Which is very well possible, Martijn Salomons, head of the animal care department says. For people, the grounds are thoroughly closed off with pointy fences and barbwire. But a small animal like a cat can walk in.’ Not in the cages, but on the grounds.
There may also be a buzzard flying over or a stoat passing by that scares the animals
This doesn’t affect the research, Salomons believes. The fact that the animals experience stress makes little difference. ‘These are long-term studies of behaviour or longevity, for example,’ he explains. ‘A cat walking by doesn’t matter.’ There may also be a buzzard flying over or a stoat passing by that scares the animals, he says resignedly. ‘That’s simply the consequence of testing outdoors.’
But the test animals aren’t the only animals on campus. So what else is our nocturnal campus cat, which we even see walking around EnTranCe, up to?
Disturbing suspicion
RUG ecologist Raymond Klaassen has a disturbing suspicion. A few years ago he performed research on cats a little further north, on the other side of the Van Starkenborghkanaal. He fitted cats from the area with transmitters and recorded how they easily wandered a few kilometres from home. “There was no place they couldn’t get to.
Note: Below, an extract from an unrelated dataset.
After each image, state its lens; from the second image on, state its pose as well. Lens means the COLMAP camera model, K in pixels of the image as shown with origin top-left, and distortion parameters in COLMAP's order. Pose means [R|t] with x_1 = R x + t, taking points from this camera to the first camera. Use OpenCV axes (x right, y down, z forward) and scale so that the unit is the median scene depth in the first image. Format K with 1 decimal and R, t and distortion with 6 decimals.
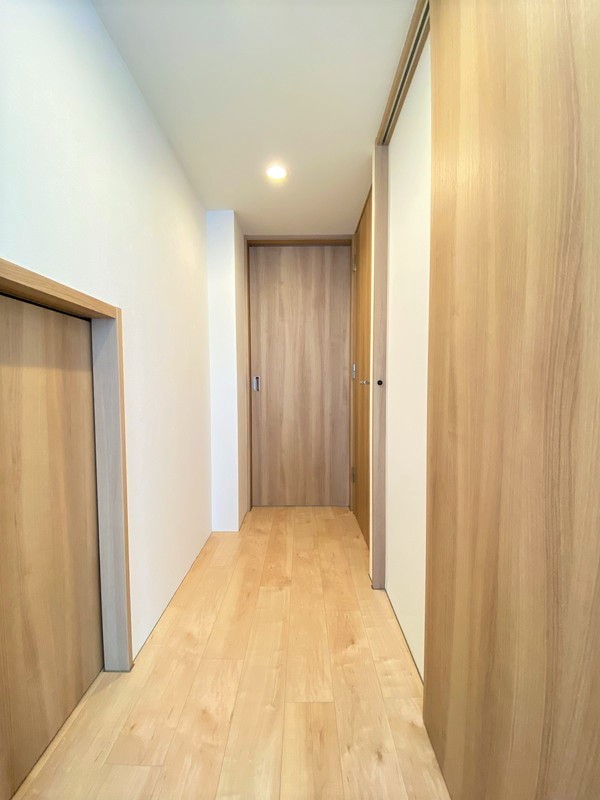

He doesn’t know how much they caught exactly, but according to the Bird Conservancy, all Dutch cats combined catch about 18 million preys. ‘I would have loved to have hung a camera on them,’ he says.
‘The numbers are so high that you can expect it to have a population-level effect. Especially in the breeding season, when the little ones have just left the nest and can’t fly yet.’ Then they’re on the ground for a few days. That’s the most dangerous period, with many casualties.’
As a result, he doesn’t think it’s acceptable for people to let their cats run loose during the breeding season. Which is quite a long period: from May to early August.
Following the example of American researcher Pete Mara, Klaassen makes the comparison with dogs: ‘There used to be a lot of problems with dogs biting people. At a certain time people said: this is no longer acceptable; these dogs must be kept behind a fence or on a leash.’ So exactly the same should happen now with cats.
But does that mean we should keep our Grey Hunter home all summer? Then she will get depressed. Can’t we put a bell on her?
Doesn’t help, Klaassen says. After all, cats prowl. When a bird hears the bell, it’s already too late. What might help is a brightly coloured clown’s collar of about 10 centimetres. ‘Birds are very visually oriented.’
Athough it doesn’t help young birds. They remain an easy target for cats. And that’s pitiful too, says Klaassen.